Jörg Riebartsch über ein tierisches Gebaren in der Politik.

Von der Existenz des Chamäleons weiß man schon lange. Es ist sozusagen ein Urviech. Mit langer Zunge erbeutet es seine Nahrung. Es kann sich mächtig aufplustern und damit eine Größe vorgaukeln, die das possierliche Tierchen gar nicht hat. Besonders bekannt ist das Chamäleon wegen seiner Farbe. Die kann es nämlich verändern, anpassen. Das dient auch der Tarnung. Vor allem aber dient es der Kommunikation.

Und das Chamäleon in der Thüringer Politik ist die SPD.

Momentan kommuniziert das sozialdemokratische Chamäleon seinen Mit-Tieren in der hiesigen Regierungskoalition, das sind die Linkspartei und die Grünen, dass man auch ohne sie durchs Leben kommen kann, in dem man sich beispielsweise einem anderen Reptil zuwendet – der CDU.

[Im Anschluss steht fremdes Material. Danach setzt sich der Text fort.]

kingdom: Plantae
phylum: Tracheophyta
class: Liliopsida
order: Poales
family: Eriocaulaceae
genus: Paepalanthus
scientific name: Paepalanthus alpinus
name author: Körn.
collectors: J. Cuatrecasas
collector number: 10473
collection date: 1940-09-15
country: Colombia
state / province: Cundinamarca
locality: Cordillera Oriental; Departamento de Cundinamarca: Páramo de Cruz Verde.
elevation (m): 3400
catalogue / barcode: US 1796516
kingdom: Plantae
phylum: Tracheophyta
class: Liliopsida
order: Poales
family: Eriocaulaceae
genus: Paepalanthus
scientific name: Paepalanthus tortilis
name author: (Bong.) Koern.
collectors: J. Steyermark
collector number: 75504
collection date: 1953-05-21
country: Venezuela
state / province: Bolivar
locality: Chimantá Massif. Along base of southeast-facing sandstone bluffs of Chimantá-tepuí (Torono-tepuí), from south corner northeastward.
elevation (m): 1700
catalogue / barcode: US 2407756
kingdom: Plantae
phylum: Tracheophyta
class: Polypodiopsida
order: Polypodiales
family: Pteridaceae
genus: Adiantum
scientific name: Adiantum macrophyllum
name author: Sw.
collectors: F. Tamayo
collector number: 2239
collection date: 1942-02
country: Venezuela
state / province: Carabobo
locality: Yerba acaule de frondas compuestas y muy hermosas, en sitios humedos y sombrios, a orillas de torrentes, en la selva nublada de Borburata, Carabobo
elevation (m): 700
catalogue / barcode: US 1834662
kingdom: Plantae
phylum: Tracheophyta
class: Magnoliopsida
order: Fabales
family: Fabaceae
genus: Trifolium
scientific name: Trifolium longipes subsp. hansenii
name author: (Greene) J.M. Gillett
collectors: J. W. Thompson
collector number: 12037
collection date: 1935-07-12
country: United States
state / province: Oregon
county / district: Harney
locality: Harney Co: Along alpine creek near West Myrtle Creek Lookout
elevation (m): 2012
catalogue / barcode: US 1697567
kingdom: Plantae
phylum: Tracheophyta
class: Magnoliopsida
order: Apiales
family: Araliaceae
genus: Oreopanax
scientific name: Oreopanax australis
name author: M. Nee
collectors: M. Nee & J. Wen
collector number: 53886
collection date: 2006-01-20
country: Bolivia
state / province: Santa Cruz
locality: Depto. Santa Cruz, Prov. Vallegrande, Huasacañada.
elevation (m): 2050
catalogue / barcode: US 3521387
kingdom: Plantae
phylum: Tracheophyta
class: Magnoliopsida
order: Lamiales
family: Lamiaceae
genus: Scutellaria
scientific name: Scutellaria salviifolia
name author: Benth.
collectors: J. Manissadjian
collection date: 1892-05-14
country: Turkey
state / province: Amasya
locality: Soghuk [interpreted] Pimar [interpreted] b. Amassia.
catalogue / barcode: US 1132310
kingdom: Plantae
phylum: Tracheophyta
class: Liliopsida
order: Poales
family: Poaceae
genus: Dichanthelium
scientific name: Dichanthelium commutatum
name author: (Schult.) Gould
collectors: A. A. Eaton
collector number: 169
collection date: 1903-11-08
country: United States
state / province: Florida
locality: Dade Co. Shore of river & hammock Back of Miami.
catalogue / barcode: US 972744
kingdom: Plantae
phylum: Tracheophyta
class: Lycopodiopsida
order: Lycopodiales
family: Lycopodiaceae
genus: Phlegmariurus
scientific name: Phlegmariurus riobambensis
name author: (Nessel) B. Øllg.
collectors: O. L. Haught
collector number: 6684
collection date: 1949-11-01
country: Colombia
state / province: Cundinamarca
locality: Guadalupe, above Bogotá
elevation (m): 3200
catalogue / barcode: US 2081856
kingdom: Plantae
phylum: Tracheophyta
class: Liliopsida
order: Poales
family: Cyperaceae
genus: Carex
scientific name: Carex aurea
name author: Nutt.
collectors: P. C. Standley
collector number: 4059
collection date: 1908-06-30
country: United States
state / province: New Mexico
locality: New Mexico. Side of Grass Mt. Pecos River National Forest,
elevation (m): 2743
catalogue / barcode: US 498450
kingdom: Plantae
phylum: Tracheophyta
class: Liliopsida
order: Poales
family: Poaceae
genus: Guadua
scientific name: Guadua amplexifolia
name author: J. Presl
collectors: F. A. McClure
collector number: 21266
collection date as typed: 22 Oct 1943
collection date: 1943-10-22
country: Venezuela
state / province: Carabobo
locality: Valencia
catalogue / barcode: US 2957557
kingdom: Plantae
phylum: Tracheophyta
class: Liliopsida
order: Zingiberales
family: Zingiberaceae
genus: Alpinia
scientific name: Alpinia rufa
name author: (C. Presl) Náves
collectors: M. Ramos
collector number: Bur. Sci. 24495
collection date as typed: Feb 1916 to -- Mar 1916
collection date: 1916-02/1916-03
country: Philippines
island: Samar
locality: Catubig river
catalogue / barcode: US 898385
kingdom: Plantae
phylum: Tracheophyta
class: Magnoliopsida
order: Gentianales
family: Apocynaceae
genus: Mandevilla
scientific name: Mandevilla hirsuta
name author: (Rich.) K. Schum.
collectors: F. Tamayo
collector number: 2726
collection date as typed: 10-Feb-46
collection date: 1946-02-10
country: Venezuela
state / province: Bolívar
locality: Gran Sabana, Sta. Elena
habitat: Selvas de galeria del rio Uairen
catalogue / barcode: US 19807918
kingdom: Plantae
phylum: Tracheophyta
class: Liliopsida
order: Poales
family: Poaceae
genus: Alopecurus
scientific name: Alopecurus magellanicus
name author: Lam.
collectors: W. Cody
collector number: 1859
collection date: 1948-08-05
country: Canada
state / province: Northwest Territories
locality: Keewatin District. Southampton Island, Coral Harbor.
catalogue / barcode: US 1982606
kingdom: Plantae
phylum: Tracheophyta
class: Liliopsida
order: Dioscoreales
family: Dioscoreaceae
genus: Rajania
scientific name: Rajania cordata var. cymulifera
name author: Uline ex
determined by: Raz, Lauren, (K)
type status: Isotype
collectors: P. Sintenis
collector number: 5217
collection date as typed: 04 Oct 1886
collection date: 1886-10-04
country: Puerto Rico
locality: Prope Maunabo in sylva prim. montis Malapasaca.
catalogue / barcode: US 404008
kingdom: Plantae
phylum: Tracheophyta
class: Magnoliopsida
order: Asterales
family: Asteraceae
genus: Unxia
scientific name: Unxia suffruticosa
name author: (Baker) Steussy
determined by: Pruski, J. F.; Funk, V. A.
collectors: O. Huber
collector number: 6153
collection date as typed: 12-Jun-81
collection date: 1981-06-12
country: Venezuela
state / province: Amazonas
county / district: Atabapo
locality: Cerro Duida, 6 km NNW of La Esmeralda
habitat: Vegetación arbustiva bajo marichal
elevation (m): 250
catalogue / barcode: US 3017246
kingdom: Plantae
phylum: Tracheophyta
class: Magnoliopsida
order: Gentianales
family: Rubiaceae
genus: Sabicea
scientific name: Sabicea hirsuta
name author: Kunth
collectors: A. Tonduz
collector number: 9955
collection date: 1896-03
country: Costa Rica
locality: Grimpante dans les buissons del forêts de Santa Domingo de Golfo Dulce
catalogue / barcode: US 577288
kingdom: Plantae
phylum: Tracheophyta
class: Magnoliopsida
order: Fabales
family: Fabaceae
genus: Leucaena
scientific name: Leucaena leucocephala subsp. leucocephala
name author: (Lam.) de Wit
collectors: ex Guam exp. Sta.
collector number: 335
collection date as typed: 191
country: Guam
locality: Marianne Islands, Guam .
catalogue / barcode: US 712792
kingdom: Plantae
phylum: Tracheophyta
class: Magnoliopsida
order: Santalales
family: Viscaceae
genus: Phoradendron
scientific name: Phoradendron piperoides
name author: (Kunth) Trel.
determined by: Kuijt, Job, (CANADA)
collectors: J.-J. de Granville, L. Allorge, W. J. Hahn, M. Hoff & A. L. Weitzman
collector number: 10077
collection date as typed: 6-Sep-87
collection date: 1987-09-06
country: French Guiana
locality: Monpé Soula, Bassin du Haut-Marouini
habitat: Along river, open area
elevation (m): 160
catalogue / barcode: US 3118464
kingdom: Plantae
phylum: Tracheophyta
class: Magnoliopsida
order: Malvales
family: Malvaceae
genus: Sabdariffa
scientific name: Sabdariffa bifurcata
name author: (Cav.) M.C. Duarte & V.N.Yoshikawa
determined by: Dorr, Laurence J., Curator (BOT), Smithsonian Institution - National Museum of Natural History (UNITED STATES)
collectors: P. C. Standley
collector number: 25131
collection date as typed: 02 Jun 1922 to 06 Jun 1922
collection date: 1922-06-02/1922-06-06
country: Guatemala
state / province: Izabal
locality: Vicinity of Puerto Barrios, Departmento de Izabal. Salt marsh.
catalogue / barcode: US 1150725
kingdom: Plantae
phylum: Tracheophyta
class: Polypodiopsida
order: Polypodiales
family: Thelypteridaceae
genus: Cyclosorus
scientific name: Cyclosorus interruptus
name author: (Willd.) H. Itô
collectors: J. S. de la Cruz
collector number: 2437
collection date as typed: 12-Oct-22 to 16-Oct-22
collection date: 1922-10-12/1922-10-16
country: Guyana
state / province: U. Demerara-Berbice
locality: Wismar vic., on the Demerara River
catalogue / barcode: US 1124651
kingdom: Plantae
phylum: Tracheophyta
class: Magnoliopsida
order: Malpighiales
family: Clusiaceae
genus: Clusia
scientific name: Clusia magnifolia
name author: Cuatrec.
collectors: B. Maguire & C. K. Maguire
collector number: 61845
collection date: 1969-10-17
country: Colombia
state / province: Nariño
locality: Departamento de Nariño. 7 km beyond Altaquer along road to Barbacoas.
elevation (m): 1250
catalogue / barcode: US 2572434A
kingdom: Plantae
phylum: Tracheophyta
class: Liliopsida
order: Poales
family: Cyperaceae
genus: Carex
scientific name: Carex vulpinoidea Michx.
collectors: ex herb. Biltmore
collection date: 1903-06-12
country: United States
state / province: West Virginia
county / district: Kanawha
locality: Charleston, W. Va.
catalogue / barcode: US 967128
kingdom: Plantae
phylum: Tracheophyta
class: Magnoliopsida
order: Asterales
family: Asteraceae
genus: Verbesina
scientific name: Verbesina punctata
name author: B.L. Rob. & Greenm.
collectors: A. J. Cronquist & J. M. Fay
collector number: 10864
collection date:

Matthias Hey, Fraktionsvorsitzender der SPD im Landtag, machte neulich den Anfang: Linke und Grüne könnten nur dann mit der Unterstützung des Chamäleons, also der SPD, für eine Fortsetzung der Koalition rechnen, wenn das Landesamt für Verfassungsschutz ausgebaut wird. Heißt: mehr Geld und mehr Personal für den Verfassungsschutz in Thüringen.

Oskar Helmerich, übrigens selbst ein besonderes Chamäleon in der SPD, weil er seine Anwesenheit im Parlament den AfD-Wählern verdankt, wurde ausgesandt, den Personalmangel in den Thüringer Gefängnissen zu kritisieren. Das geht gegen die Grünen, die mit Dieter Lauinger den ohne Fortune agierenden Justizminister stellen.

SPD-Spitzenkandidat Wolfgang Tiefensee, im Kabinett von Bodo Ramelow als Wirtschaftsminister unterwegs von Ast zu Ast, durfte persönlich die Idee des Linkspartei-Ministerpräsidenten nach einer Kultursteuer wegzüngeln: „Unnötige Diskussion zur Unzeit.“ Die Bürger, beschied Tiefensee seinem Chef, hätten andere Sorgen.

Und dann kam noch Heike Taubert um die Ecke. Die Finanzministerin mit sozialdemokratischem Parteibuch stemmte sich gegen linke Meinungsmacht und twitterte an die Adresse der grünen Umweltministerin Anja Siegesmund in die sozialen Netzwerke, Schüler sollten nach Schulschluss für die Zukunft des Klimas demonstrieren. Die Zeit des Unterrichts, findet Taubert, sollte man besser nutzen, sein Wissen über das Klima zu verbessern.

Mancher Wähler wird sich über das Aufplustern des Thüringer Chamäleons möglicherweise wundern. Für Verfassungsschutz und Gefängnisse hätte die SPD ja was tun können. Sie regiert mit.